___ Material for the task ___
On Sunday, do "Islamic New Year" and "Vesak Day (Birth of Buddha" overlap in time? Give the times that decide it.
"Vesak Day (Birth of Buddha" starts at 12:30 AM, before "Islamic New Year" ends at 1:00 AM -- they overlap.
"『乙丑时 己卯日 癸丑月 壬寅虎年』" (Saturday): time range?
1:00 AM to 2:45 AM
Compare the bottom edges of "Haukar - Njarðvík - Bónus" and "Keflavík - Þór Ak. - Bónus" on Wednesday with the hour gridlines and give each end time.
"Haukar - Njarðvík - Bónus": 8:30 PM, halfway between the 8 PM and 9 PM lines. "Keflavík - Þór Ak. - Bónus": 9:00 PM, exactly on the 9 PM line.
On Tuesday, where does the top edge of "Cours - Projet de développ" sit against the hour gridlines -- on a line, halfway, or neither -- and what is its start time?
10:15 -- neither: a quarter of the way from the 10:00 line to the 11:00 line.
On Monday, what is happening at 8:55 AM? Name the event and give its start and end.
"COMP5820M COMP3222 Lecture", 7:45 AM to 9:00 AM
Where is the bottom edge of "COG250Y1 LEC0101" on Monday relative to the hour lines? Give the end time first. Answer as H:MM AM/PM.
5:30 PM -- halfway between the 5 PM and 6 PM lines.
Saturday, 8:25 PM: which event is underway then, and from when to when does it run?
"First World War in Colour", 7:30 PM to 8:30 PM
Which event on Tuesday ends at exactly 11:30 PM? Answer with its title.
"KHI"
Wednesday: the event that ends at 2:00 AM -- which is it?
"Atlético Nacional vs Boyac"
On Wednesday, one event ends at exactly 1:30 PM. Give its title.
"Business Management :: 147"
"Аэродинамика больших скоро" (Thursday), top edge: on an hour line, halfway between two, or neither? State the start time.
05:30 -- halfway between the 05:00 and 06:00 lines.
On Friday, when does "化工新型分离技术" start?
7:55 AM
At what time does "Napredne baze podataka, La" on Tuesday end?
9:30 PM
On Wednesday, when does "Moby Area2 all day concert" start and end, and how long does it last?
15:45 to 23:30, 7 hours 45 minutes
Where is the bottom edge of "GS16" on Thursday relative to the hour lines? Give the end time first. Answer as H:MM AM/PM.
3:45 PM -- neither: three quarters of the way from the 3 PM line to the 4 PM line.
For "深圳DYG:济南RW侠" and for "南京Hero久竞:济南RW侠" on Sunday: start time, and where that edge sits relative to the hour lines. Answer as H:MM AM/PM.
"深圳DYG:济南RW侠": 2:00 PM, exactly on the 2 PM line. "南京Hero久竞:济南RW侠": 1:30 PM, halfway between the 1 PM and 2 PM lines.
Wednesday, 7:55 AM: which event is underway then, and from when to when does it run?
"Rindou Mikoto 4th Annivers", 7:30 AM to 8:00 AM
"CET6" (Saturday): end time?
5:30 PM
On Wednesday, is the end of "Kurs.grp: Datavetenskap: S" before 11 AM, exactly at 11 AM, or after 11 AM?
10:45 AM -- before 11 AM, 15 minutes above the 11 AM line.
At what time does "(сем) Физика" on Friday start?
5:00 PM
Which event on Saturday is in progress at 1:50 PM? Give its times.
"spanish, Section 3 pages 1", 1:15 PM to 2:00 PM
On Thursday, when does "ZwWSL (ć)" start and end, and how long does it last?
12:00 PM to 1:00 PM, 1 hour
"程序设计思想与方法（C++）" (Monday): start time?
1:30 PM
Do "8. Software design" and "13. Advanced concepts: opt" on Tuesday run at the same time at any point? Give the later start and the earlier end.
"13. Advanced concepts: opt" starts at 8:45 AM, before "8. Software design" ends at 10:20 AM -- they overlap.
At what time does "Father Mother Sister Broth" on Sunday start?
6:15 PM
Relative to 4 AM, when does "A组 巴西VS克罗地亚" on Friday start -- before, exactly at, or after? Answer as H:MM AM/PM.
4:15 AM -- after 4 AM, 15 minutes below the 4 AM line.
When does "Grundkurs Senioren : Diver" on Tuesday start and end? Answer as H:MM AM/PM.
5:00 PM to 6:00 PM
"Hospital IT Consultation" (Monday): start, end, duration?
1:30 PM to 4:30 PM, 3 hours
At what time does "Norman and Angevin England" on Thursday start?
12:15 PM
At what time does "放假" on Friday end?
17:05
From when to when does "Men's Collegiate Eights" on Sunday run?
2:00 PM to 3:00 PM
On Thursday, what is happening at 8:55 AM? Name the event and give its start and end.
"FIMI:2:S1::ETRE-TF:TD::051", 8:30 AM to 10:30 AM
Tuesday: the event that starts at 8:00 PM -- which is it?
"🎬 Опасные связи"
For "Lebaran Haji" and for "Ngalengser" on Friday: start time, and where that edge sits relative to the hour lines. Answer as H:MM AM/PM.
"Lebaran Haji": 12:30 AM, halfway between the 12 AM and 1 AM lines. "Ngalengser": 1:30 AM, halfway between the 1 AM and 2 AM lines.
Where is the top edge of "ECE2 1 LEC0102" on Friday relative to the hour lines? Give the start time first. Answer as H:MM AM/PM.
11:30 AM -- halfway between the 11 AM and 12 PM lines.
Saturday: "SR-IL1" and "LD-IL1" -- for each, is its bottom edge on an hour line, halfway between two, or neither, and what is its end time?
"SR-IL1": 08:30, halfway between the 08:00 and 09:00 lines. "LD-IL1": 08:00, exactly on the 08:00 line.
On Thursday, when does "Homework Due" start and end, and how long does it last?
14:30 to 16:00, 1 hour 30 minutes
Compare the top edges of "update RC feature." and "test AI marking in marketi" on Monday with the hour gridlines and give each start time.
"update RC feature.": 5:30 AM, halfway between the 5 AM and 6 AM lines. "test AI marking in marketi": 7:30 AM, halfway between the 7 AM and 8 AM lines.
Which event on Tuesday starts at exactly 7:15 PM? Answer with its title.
___
**Set problem**
Please rewrite the records above with every "gridlines" swapped for "grid lines", leaving everything else unchanged.

**Solution to this task**
On Sunday, do "Islamic New Year" and "Vesak Day (Birth of Buddha" overlap in time? Give the times that decide it.
"Vesak Day (Birth of Buddha" starts at 12:30 AM, before "Islamic New Year" ends at 1:00 AM -- they overlap.
"『乙丑时 己卯日 癸丑月 壬寅虎年』" (Saturday): time range?
1:00 AM to 2:45 AM
Compare the bottom edges of "Haukar - Njarðvík - Bónus" and "Keflavík - Þór Ak. - Bónus" on Wednesday with the hour grid lines and give each end time.
"Haukar - Njarðvík - Bónus": 8:30 PM, halfway between the 8 PM and 9 PM lines. "Keflavík - Þór Ak. - Bónus": 9:00 PM, exactly on the 9 PM line.
On Tuesday, where does the top edge of "Cours - Projet de développ" sit against the hour grid lines -- on a line, halfway, or neither -- and what is its start time?
10:15 -- neither: a quarter of the way from the 10:00 line to the 11:00 line.
On Monday, what is happening at 8:55 AM? Name the event and give its start and end.
"COMP5820M COMP3222 Lecture", 7:45 AM to 9:00 AM
Where is the bottom edge of "COG250Y1 LEC0101" on Monday relative to the hour lines? Give the end time first. Answer as H:MM AM/PM.
5:30 PM -- halfway between the 5 PM and 6 PM lines.
Saturday, 8:25 PM: which event is underway then, and from when to when does it run?
"First World War in Colour", 7:30 PM to 8:30 PM
Which event on Tuesday ends at exactly 11:30 PM? Answer with its title.
"KHI"
Wednesday: the event that ends at 2:00 AM -- which is it?
"Atlético Nacional vs Boyac"
On Wednesday, one event ends at exactly 1:30 PM. Give its title.
"Business Management :: 147"
"Аэродинамика больших скоро" (Thursday), top edge: on an hour line, halfway between two, or neither? State the start time.
05:30 -- halfway between the 05:00 and 06:00 lines.
On Friday, when does "化工新型分离技术" start?
7:55 AM
At what time does "Napredne baze podataka, La" on Tuesday end?
9:30 PM
On Wednesday, when does "Moby Area2 all day concert" start and end, and how long does it last?
15:45 to 23:30, 7 hours 45 minutes
Where is the bottom edge of "GS16" on Thursday relative to the hour lines? Give the end time first. Answer as H:MM AM/PM.
3:45 PM -- neither: three quarters of the way from the 3 PM line to the 4 PM line.
For "深圳DYG:济南RW侠" and for "南京Hero久竞:济南RW侠" on Sunday: start time, and where that edge sits relative to the hour lines. Answer as H:MM AM/PM.
"深圳DYG:济南RW侠": 2:00 PM, exactly on the 2 PM line. "南京Hero久竞:济南RW侠": 1:30 PM, halfway between the 1 PM and 2 PM lines.
Wednesday, 7:55 AM: which event is underway then, and from when to when does it run?
"Rindou Mikoto 4th Annivers", 7:30 AM to 8:00 AM
"CET6" (Saturday): end time?
5:30 PM
On Wednesday, is the end of "Kurs.grp: Datavetenskap: S" before 11 AM, exactly at 11 AM, or after 11 AM?
10:45 AM -- before 11 AM, 15 minutes above the 11 AM line.
At what time does "(сем) Физика" on Friday start?
5:00 PM
Which event on Saturday is in progress at 1:50 PM? Give its times.
"spanish, Section 3 pages 1", 1:15 PM to 2:00 PM
On Thursday, when does "ZwWSL (ć)" start and end, and how long does it last?
12:00 PM to 1:00 PM, 1 hour
"程序设计思想与方法（C++）" (Monday): start time?
1:30 PM
Do "8. Software design" and "13. Advanced concepts: opt" on Tuesday run at the same time at any point? Give the later start and the earlier end.
"13. Advanced concepts: opt" starts at 8:45 AM, before "8. Software design" ends at 10:20 AM -- they overlap.
At what time does "Father Mother Sister Broth" on Sunday start?
6:15 PM
Relative to 4 AM, when does "A组 巴西VS克罗地亚" on Friday start -- before, exactly at, or after? Answer as H:MM AM/PM.
4:15 AM -- after 4 AM, 15 minutes below the 4 AM line.
When does "Grundkurs Senioren : Diver" on Tuesday start and end? Answer as H:MM AM/PM.
5:00 PM to 6:00 PM
"Hospital IT Consultation" (Monday): start, end, duration?
1:30 PM to 4:30 PM, 3 hours
At what time does "Norman and Angevin England" on Thursday start?
12:15 PM
At what time does "放假" on Friday end?
17:05
From when to when does "Men's Collegiate Eights" on Sunday run?
2:00 PM to 3:00 PM
On Thursday, what is happening at 8:55 AM? Name the event and give its start and end.
"FIMI:2:S1::ETRE-TF:TD::051", 8:30 AM to 10:30 AM
Tuesday: the event that starts at 8:00 PM -- which is it?
"🎬 Опасные связи"
For "Lebaran Haji" and for "Ngalengser" on Friday: start time, and where that edge sits relative to the hour lines. Answer as H:MM AM/PM.
"Lebaran Haji": 12:30 AM, halfway between the 12 AM and 1 AM lines. "Ngalengser": 1:30 AM, halfway between the 1 AM and 2 AM lines.
Where is the top edge of "ECE2 1 LEC0102" on Friday relative to the hour lines? Give the start time first. Answer as H:MM AM/PM.
11:30 AM -- halfway between the 11 AM and 12 PM lines.
Saturday: "SR-IL1" and "LD-IL1" -- for each, is its bottom edge on an hour line, halfway between two, or neither, and what is its end time?
"SR-IL1": 08:30, halfway between the 08:00 and 09:00 lines. "LD-IL1": 08:00, exactly on the 08:00 line.
On Thursday, when does "Homework Due" start and end, and how long does it last?
14:30 to 16:00, 1 hour 30 minutes
Compare the top edges of "update RC feature." and "test AI marking in marketi" on Monday with the hour grid lines and give each start time.
"update RC feature.": 5:30 AM, halfway between the 5 AM and 6 AM lines. "test AI marking in marketi": 7:30 AM, halfway between the 7 AM and 8 AM lines.
Which event on Tuesday starts at exactly 7:15 PM? Answer with its title.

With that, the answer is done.